_Document text_
....................

Check whether the oneAPI toolkit is installed.

$ apt list intel-basekit intel-hpckit

Expected output:

Listing... Done
intel-basekit/all,now 2023.2.0-49384 amd64 [installed]
intel-hpckit/all,now 2023.2.0-49438 amd64 [installed]

If you previously have not configured your environment, install the Ubuntu 22.04 graphics driver. See dgpu-docs for details.

Note

Access to Ubuntu repositories, such as https://repositories.intel.com and https://apt.repos.intel.com, is required for installation. If proxy settings involve changes to environment variables such as http_proxy or https_proxy, small modifications are required in the following steps, such as adding -E (preserve environment) to sudo commands.

If you previously have not configured your environment, enable access to the Intel repo serving the oneAPI packages and install the oneAPI Base toolkit and HPC toolkit for Ubuntu 22.04.

wget -O- https://apt.repos.intel.com/intel-gpg-keys/GPG-PUB-KEY-INTEL-SW-PRODUCTS.PUB \ | gpg --dearmor | sudo tee /usr/share/keyrings/oneapi-archive-keyring.gpg > /dev/null
echo "deb [signed-by=/usr/share/keyrings/oneapi-archive-keyring.gpg] https://apt.repos.intel.com/oneapi all main" | sudo  tee /etc/apt/sources.list.d/oneAPI.list
sudo apt update

sudo apt install -y intel-basekit intel-hpckit

Install build dependencies.

....................

_Data records_
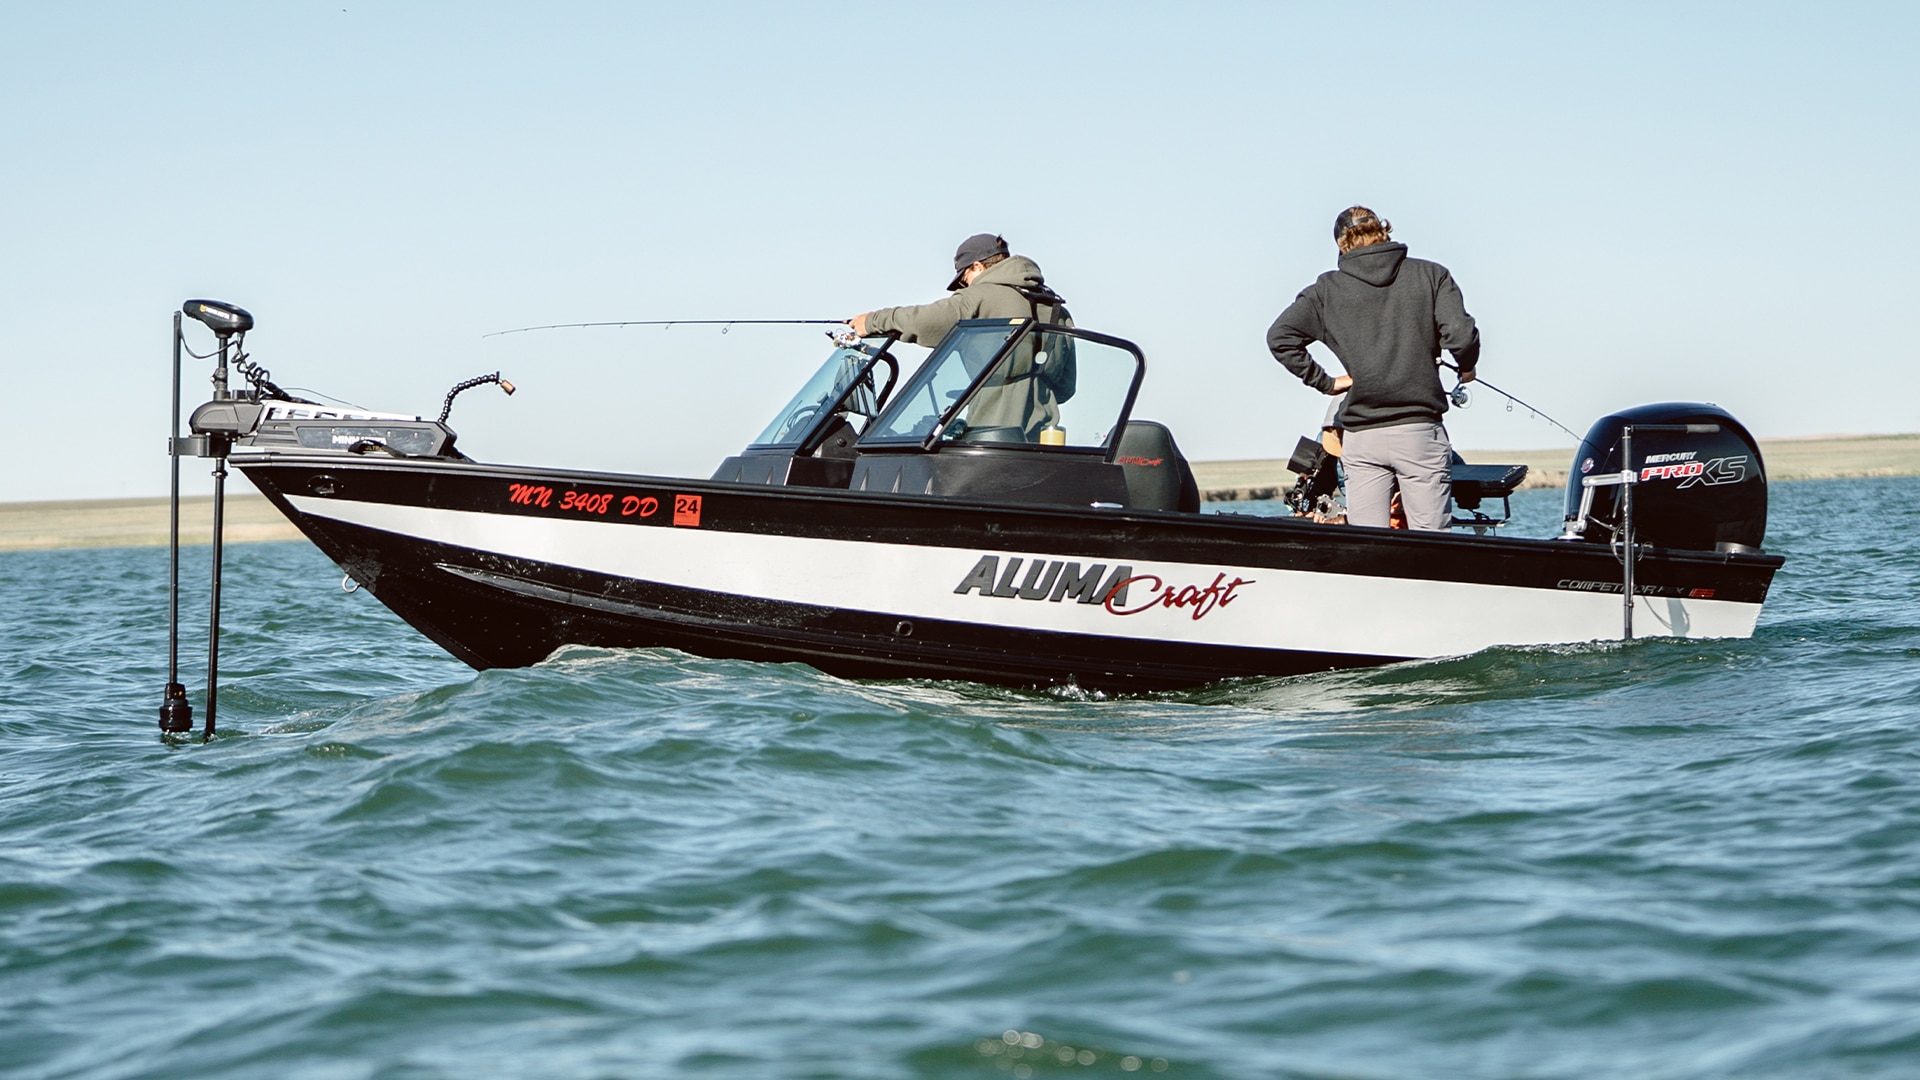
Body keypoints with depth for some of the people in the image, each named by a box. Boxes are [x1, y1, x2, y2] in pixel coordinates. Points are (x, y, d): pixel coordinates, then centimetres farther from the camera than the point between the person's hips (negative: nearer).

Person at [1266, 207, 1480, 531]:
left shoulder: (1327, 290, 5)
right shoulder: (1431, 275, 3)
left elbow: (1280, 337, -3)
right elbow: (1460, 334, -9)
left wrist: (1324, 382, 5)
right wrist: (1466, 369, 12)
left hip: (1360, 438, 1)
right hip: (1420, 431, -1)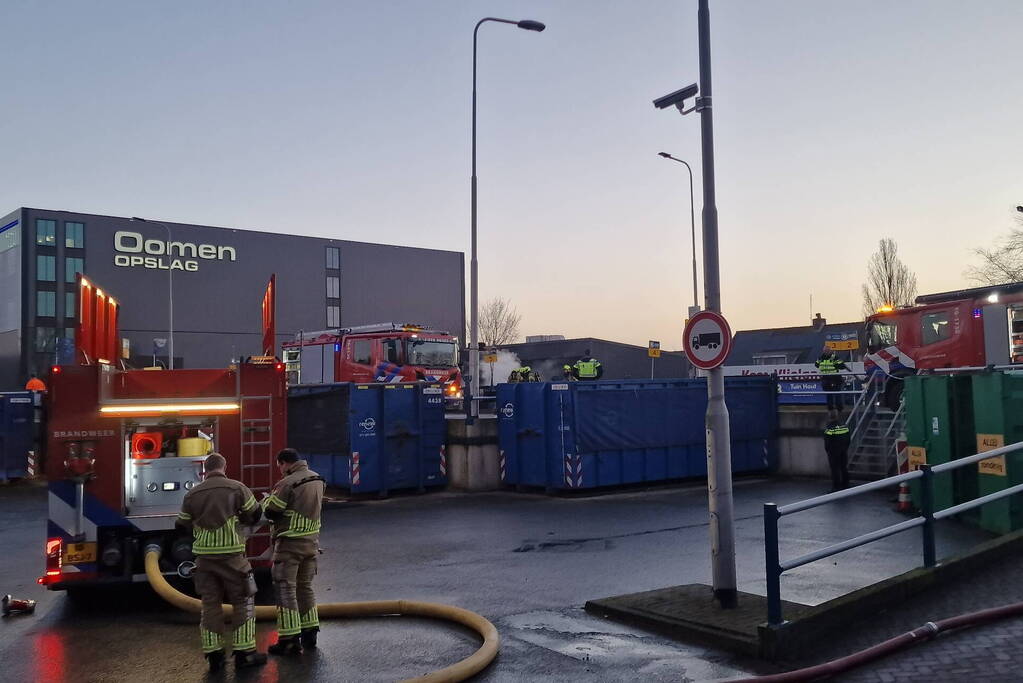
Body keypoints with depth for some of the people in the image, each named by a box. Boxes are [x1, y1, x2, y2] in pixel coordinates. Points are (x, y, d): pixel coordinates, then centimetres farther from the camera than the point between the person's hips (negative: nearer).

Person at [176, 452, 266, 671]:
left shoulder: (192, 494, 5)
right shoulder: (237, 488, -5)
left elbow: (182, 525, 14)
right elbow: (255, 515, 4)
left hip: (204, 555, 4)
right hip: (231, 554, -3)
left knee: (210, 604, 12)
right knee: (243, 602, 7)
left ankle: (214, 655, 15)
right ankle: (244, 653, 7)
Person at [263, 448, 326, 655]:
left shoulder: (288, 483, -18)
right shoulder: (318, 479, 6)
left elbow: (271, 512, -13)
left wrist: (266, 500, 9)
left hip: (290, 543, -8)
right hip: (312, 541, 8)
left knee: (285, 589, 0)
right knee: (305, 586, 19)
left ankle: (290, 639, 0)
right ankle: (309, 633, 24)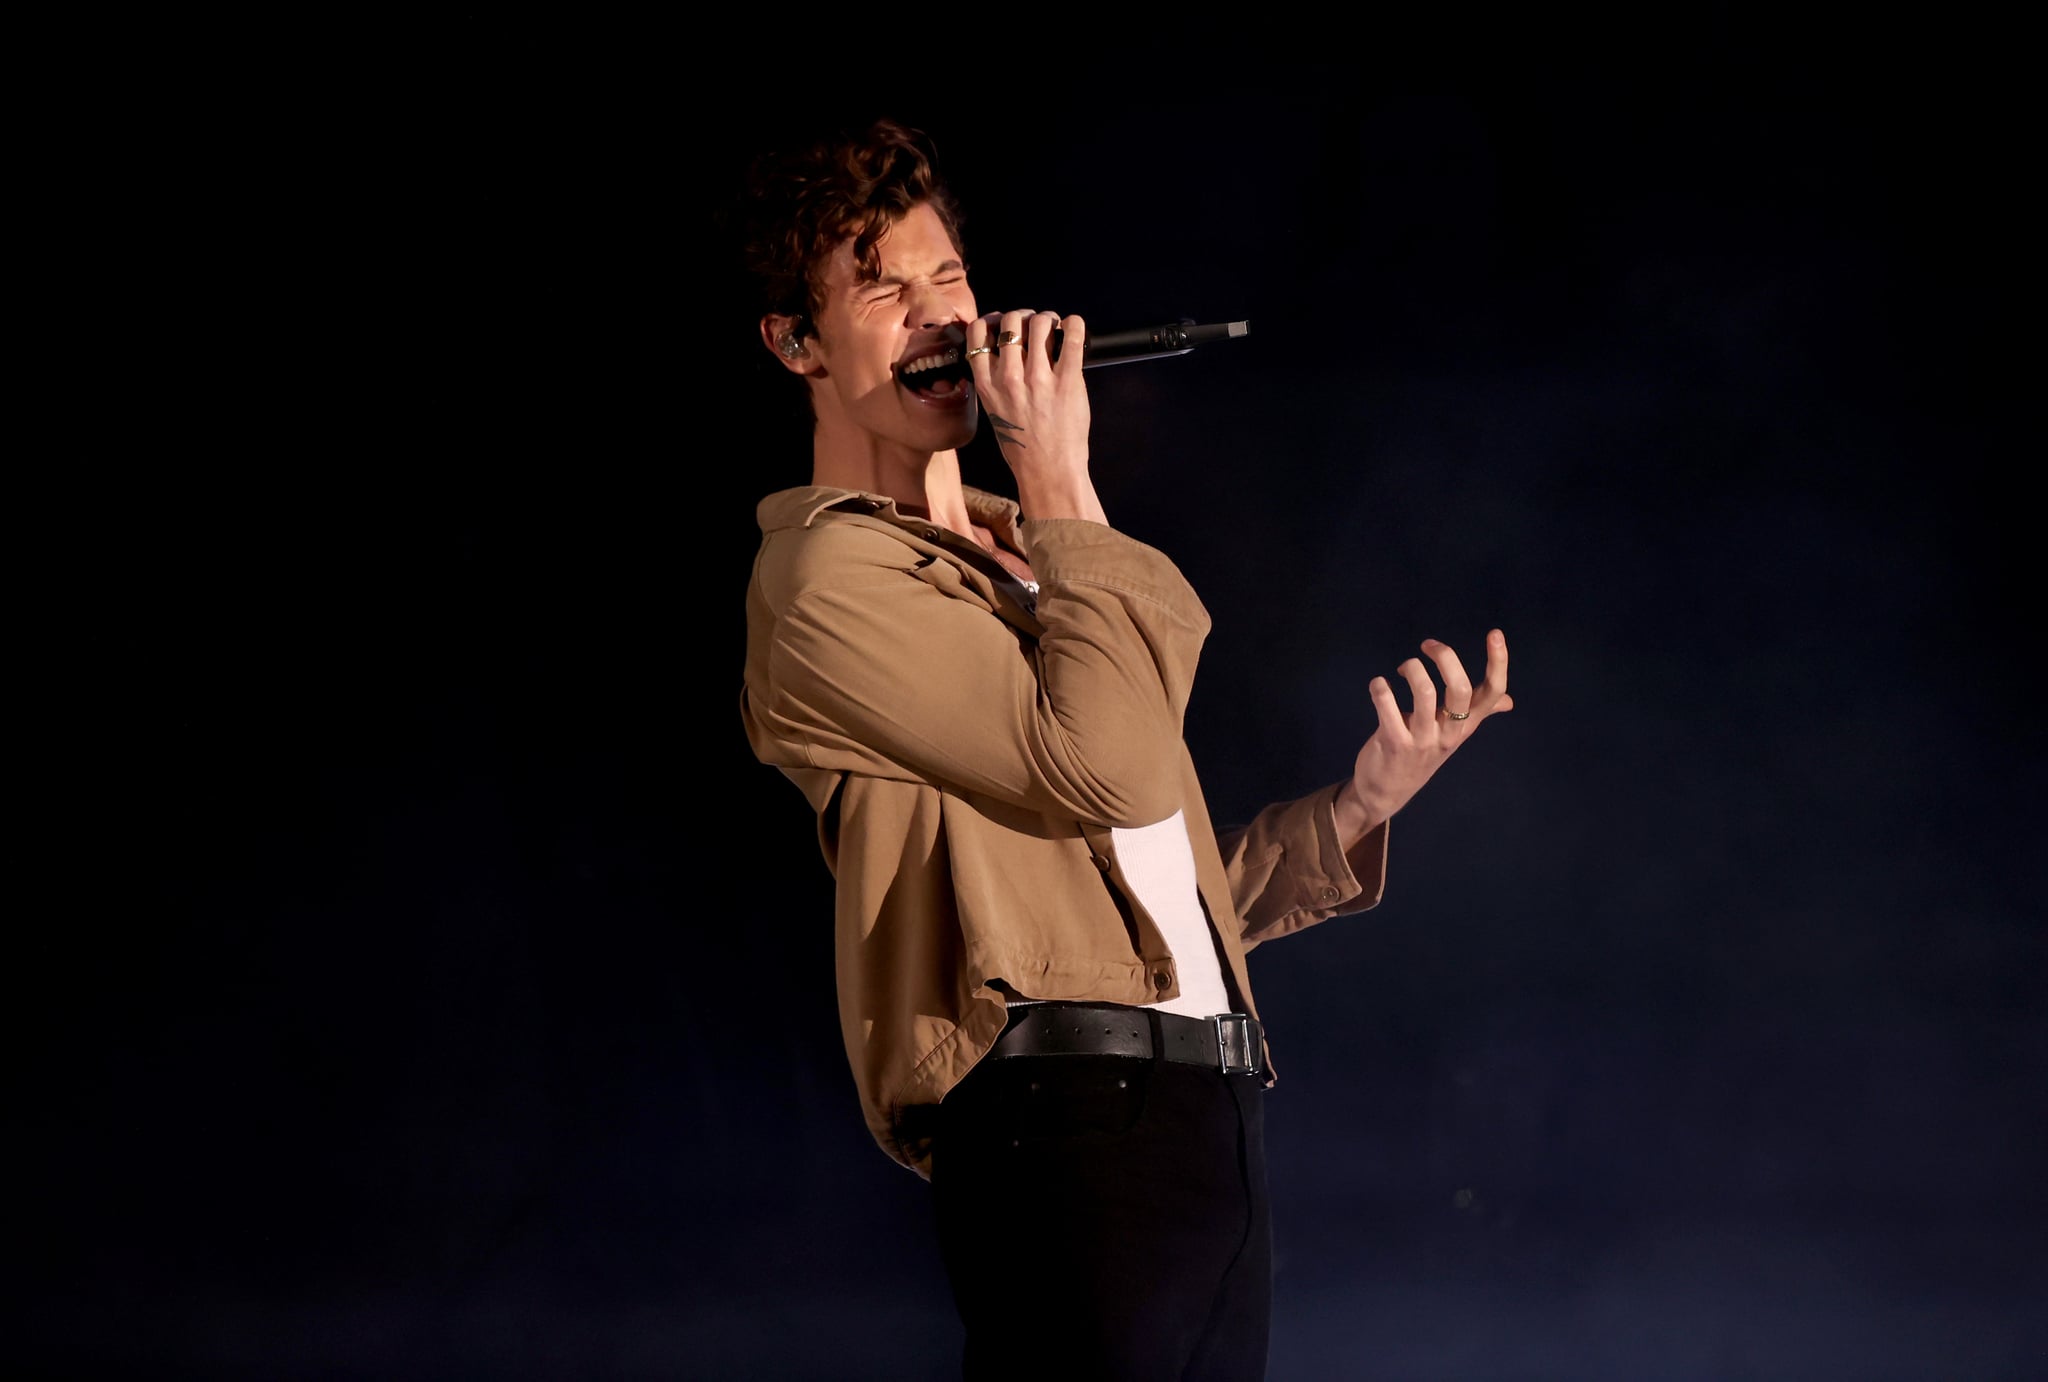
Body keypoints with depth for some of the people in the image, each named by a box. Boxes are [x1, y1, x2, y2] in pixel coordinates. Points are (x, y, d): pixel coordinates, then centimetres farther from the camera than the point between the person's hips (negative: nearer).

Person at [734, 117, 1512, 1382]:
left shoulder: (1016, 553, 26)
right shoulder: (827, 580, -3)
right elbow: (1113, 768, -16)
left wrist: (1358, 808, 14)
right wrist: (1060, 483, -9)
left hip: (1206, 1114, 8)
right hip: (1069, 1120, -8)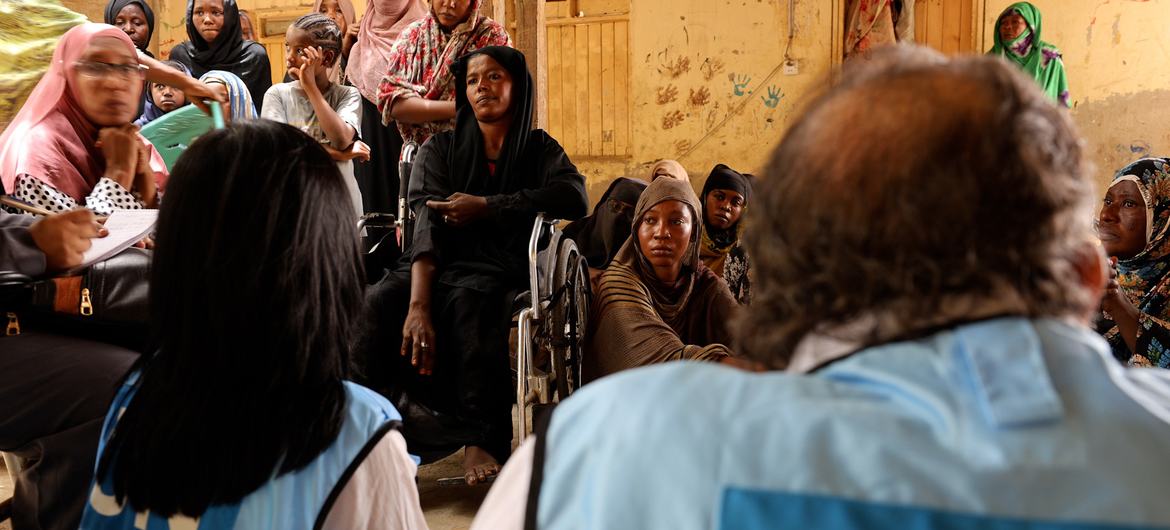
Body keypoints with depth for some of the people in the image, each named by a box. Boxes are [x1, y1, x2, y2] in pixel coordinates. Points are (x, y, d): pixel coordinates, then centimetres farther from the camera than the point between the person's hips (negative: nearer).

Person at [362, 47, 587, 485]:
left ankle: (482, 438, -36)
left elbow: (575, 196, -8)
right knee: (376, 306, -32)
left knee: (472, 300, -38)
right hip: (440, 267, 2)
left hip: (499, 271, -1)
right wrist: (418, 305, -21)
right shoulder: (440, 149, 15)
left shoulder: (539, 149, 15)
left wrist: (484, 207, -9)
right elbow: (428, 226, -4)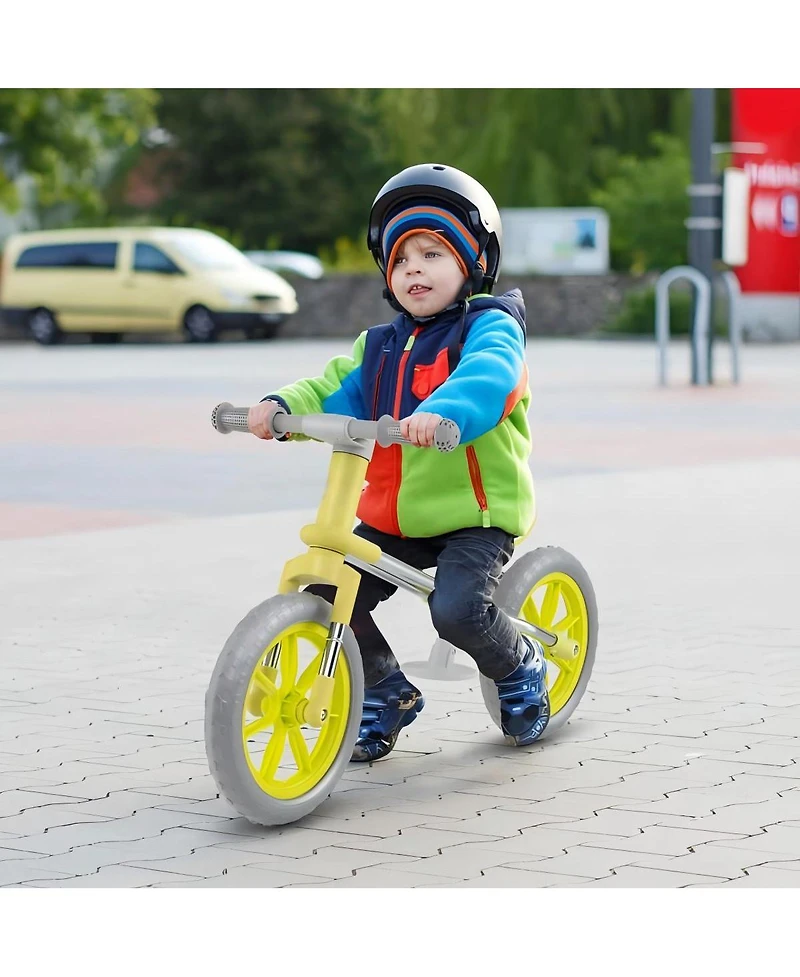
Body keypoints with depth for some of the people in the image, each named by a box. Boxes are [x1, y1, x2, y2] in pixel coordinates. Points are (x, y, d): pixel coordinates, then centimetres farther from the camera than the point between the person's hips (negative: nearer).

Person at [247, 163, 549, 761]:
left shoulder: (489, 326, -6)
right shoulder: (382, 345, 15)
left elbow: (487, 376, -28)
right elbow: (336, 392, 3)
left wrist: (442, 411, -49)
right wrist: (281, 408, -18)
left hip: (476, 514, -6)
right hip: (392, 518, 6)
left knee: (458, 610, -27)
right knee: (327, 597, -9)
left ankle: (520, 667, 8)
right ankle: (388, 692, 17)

....................

_Work request_
Take the oneAPI setup guide further from its last line, "Install build dependencies."

_Result for this task_
sudo apt install -y python3 python3-pip git build-essential cmake
pip3 install mako pyyaml

Build LAMMPS.

git clone https://github.com/intel/compute-aggregation-layer.git cal
git clone https://www.github.com/lammps/lammps lammps -b develop --depth 1
cd lammps/src
source /opt/intel/oneapi/setvars.sh
make yes-asphere yes-kspace yes-manybody yes-misc 
make yes-molecule yes-rigid yes-dpd-basic yes-gpu
cd ../..

cd cal 
mkdir build; cd build
cmake ..
make -j
export PATH=`pwd`:$PATH
cd ../..
cd lammps/lib/gpu
make -f Makefile.oneapi -j
cd ../../src
make oneapi -j 
cd ../..

Run LAMMPS.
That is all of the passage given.